Once your dog has learned how to handle being in a public environment and how to behave, he can then be introduced slowly to other dogs and allowed to make other canine friends by allowing them to smell and greet each other (this is best done with both dogs on leashes so that you can quickly pull them back if one or the other becomes aggressive or displays dominant behavior. You may know the behavior and temperament of your own dog, but you might not necessarily know that of the other dog).
Be sure that your dog and any other that he comes into contact with are current on all vaccines, including Rabies, Bordetella (for kennel cough. note –(Keep in mind that, like the flu virus for humans, the vaccine is designed to prevent against the most common strain, of which there many.) and all DHLPP shots. This will minimize his and other dogs health risks if one or both becomes sick. Remember that, just like people, a dog’s personality comes in all varieties, some dogs may never be able to get along together because and they just aren’t compatible with others. If the first few tries are unsuccessful, take heart, it doesn’t mean the end of the road. Keep trying until a match is found that gets along well together.
Not giving a dog the opportunity to play and interact with other dogs is like having a child and not allowing them to play with other children. This can create behavior problems later in life as they have never been given the opportunity to develop social skills. There are some dogs that just can’t figure out how to socialize and play with others and in this case, they may do best by themselves. You can assist this type of dog and encourage him to play and interact by getting involved in the play yourself. Silly though it may sound, I’ve gotten it to work. One way to assist the shy or fearful dog is through daycare, again, this is not foolproof and some dogs just cannot seem to develop social skills, but at least you would have attempted and hopefully brought him out of his shell. Ideally to be able to take your dog to dog parks and watch them play, socialize and make new friends of their own kind would be great.

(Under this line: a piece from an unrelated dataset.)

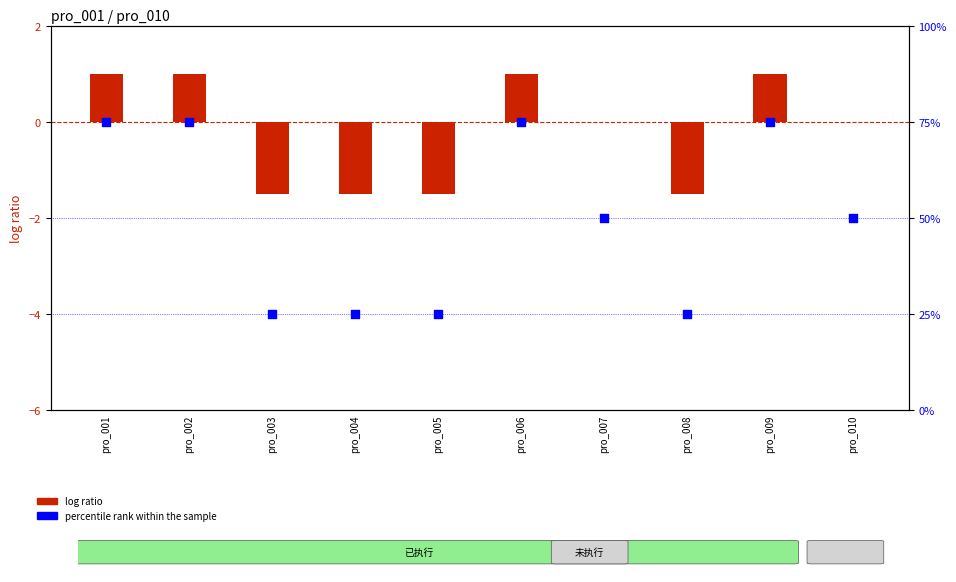

At how many categories does at least one series exceed 23?

10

They can wear each other out so that you won’t have a hyper or destructive dog on your hands when you get home or if you ever have to leave them home alone. There are young dogs of certain breeds that can mingle comfortably with plenty of others with no problem, but not all dogs are capable of such sociability. When dogs hit maturity, some are no longer comfortable mingling with unfamiliar dogs. Dogs use body language for communicating. Being taken from their mothers early, dogs are left to learn these skills from us humans, unfortunately we don’t communicate in the same ways, which leaves them to figure it out on their own, making it more difficult for them to learn. This is why we need to use caution in allowing our dogs to greet a new potential playmate or friend. The younger the dog the more friendly and pliable he is.
Close supervision will always be needed when he is learning to form new relationships with other dogs. A good parent would initially keep close watch on their young children as they meet new friends for the first time and observe the situation, monitoring closely for problems so that they could intervene when they sense a problem. Imagine being a mom or dad who is looking out for your kids while gradually loosening the leash of freedom. If your dog is being picked on or seems uncomfortable, you may need to come to his rescue. If he’s behaving badly toward others, you may need to remove him from the situation or use a brief “time out” if corrective action doesn’t work. When a puppy is scared to be around others, it shouldn’t be forced, however repeated attempts may bring success as we’ve learned from experience.
A dog that gets too excited and overwhelms others may need to be pulled aside for a brief period, in order to calm down. When playing, some dogs may appear to be fighting and it can often be difficult to interpret. Conflicting misunderstanding may lead to fights if close watch is not kept to keep both dogs in check. Some breeds tend to use growling in their play and others will full on wrestle while some just like to play chasing games and barking can also be a part of play. Crashing and running into each other is a means of play for some while other dogs don’t quite know what to make of it and may feel uncomfortable or threatened by this. Some will use greetings that others may find overwhelming or uncomfortable or even intimidating and threatening, like rushing to greet others and jumping, climbing and licking others, barking at them, or they may exhibit complete fear.
Mounting and other displays of dominance like holding his head above another dog’s head or biting the back of the other dog’s neck are undesirable behaviors and acts of power play and should be corrected immediately. On the flip side, some may show submissiveness in greeting such as lying down or rolling onto their back to show the other dog that they aren’t a threat. So many different temperaments in each individual dog, is why allowing our dogs to simply charge out and greet others may in fact be dangerous to one or both dogs, and why a slow cautious approach is best.